Podobne ślady zostawiają i inne systemy – np. Prolink swego czasu wymagał wgrania na stronę pliku o wdzięcznej nazwie … prolink.php. Nie wiem, czy coś się zmieniło w tej materii 🙂

Dobrze napisał Zgred

Witki opadają…

Ja dodam od siebie – pogratulować autorom wszelkiego rodzaju skryptu braku pomyślunku. Nie dość, że reklamują się nawet w Adwords – to w dodatku dają Google „kawa na ławę” strony, które biorą udział w ich programie.

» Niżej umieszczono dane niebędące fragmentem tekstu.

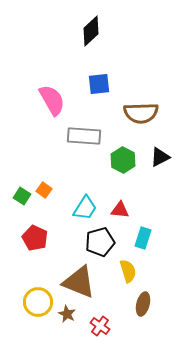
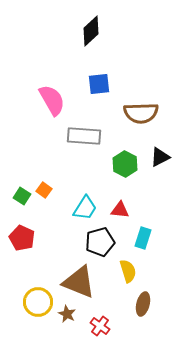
green hexagon: moved 2 px right, 4 px down
red pentagon: moved 13 px left
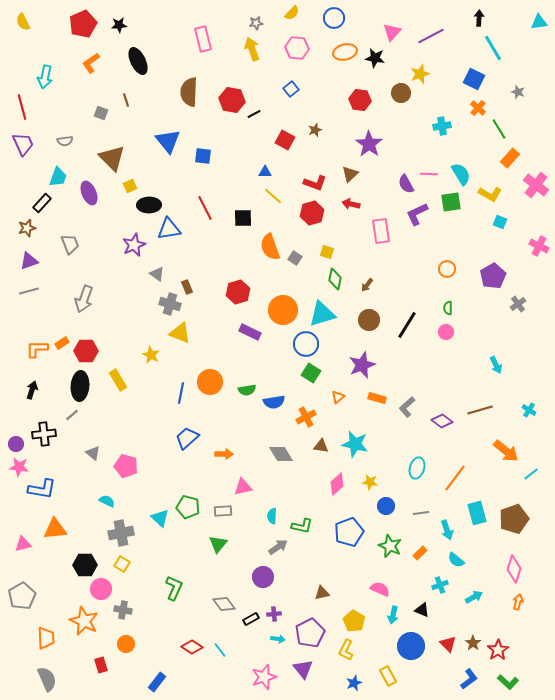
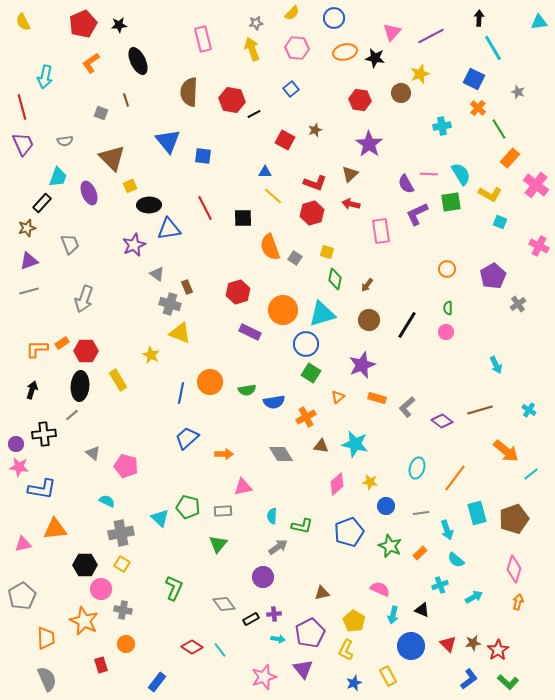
brown star at (473, 643): rotated 28 degrees clockwise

A już totalną głupota uważam podawanie nazw firm, które z tych systemów korzystają… Ciekawy jestem, czy są one w jakimkolwiek stopniu świadome tego, że wystawiają się w ten sposób jak na tacy dla pracowników Search Quality Team. Podziwiam – brawa za „odwagę” (głupotę)…

No cóż – w biznesie trzeba myśleć, a nie tylko kombinować…

A niedowiarkom sugeruję bardziej myśleć, a mniej się „burzyć” – w Sieci zostawiamy coraz więcej śladów – podane przykłady to tylko wierzchołek góry lodowej. Nie ma co się potem dziwić, że Kaspar Szymański z SQT pisze, że filtrując domeny za udział w systemie mają pewność, że tak właśnie się dzieje.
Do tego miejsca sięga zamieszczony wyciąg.